[Page images and extracted text]
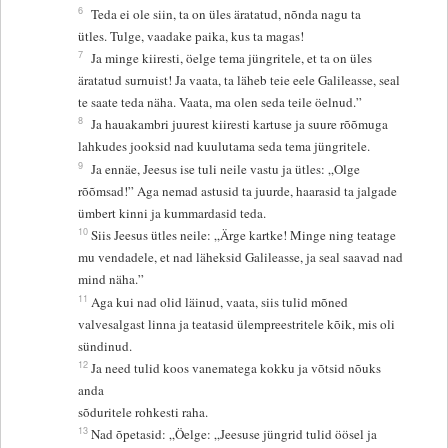
6
Teda ei ole siin, ta on üles äratatud, nõnda nagu ta
ütles. Tulge, vaadake paika, kus ta magas!
7
Ja minge kiiresti, öelge tema jüngritele, et ta on üles
äratatud surnuist! Ja vaata, ta läheb teie eele Galileasse, seal
te saate teda näha. Vaata, ma olen seda teile öelnud.”
8
Ja hauakambri juurest kiiresti kartuse ja suure rõõmuga
lahkudes jooksid nad kuulutama seda tema jüngritele.
9
Ja ennäe, Jeesus ise tuli neile vastu ja ütles: „Olge
rõõmsad!” Aga nemad astusid ta juurde, haarasid ta jalgade
ümbert kinni ja kummardasid teda.
10
Siis Jeesus ütles neile: „Ärge kartke! Minge ning teatage
mu vendadele, et nad läheksid Galileasse, ja seal saavad nad
mind näha.”
11
Aga kui nad olid läinud, vaata, siis tulid mõned
valvesalgast linna ja teatasid ülempreestritele kõik, mis oli
sündinud.
12
Ja need tulid koos vanematega kokku ja võtsid nõuks
anda
sõduritele rohkesti raha.
13
Nad õpetasid: „Öelge: „Jeesuse jüngrid tulid öösel ja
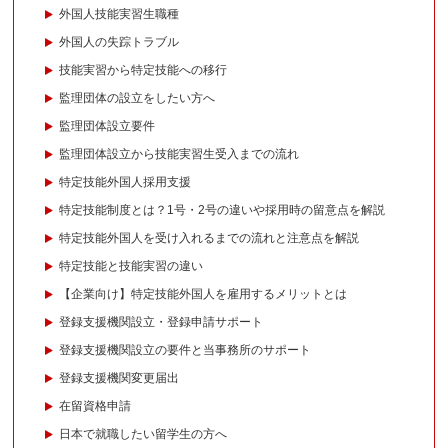
外国人技能実習生職種
外国人の失踪トラブル
技能実習から特定技能への移行
監理団体の設立をしたい方へ
監理団体設立要件
監理団体設立から技能実習生受入までの流れ
特定技能外国人採用支援
特定技能制度とは？1号・2号の違いや採用時の留意点を解説
特定技能外国人を受け入れるまでの流れと注意点を解説
特定技能と技能実習の違い
【企業向け】特定技能外国人を雇用するメリットとは
登録支援機関設立・登録申請サポート
登録支援機関設立の要件と当事務所のサポート
登録支援機関変更届出
在留資格申請
日本で就職したい留学生の方へ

Directive: Restate the data above verbatim, skipping every image.

Written response:
6
Teda ei ole siin, ta on üles äratatud, nõnda nagu ta
ütles. Tulge, vaadake paika, kus ta magas!
7
Ja minge kiiresti, öelge tema jüngritele, et ta on üles
äratatud surnuist! Ja vaata, ta läheb teie eele Galileasse, seal
te saate teda näha. Vaata, ma olen seda teile öelnud.”
8
Ja hauakambri juurest kiiresti kartuse ja suure rõõmuga
lahkudes jooksid nad kuulutama seda tema jüngritele.
9
Ja ennäe, Jeesus ise tuli neile vastu ja ütles: „Olge
rõõmsad!” Aga nemad astusid ta juurde, haarasid ta jalgade
ümbert kinni ja kummardasid teda.
10
Siis Jeesus ütles neile: „Ärge kartke! Minge ning teatage
mu vendadele, et nad läheksid Galileasse, ja seal saavad nad
mind näha.”
11
Aga kui nad olid läinud, vaata, siis tulid mõned
valvesalgast linna ja teatasid ülempreestritele kõik, mis oli
sündinud.
12
Ja need tulid koos vanematega kokku ja võtsid nõuks
anda
sõduritele rohkesti raha.
13
Nad õpetasid: „Öelge: „Jeesuse jüngrid tulid öösel ja
外国人技能実習生職種
外国人の失踪トラブル
技能実習から特定技能への移行
監理団体の設立をしたい方へ
監理団体設立要件
監理団体設立から技能実習生受入までの流れ
特定技能外国人採用支援
特定技能制度とは？1号・2号の違いや採用時の留意点を解説
特定技能外国人を受け入れるまでの流れと注意点を解説
特定技能と技能実習の違い
【企業向け】特定技能外国人を雇用するメリットとは
登録支援機関設立・登録申請サポート
登録支援機関設立の要件と当事務所のサポート
登録支援機関変更届出
在留資格申請
日本で就職したい留学生の方へ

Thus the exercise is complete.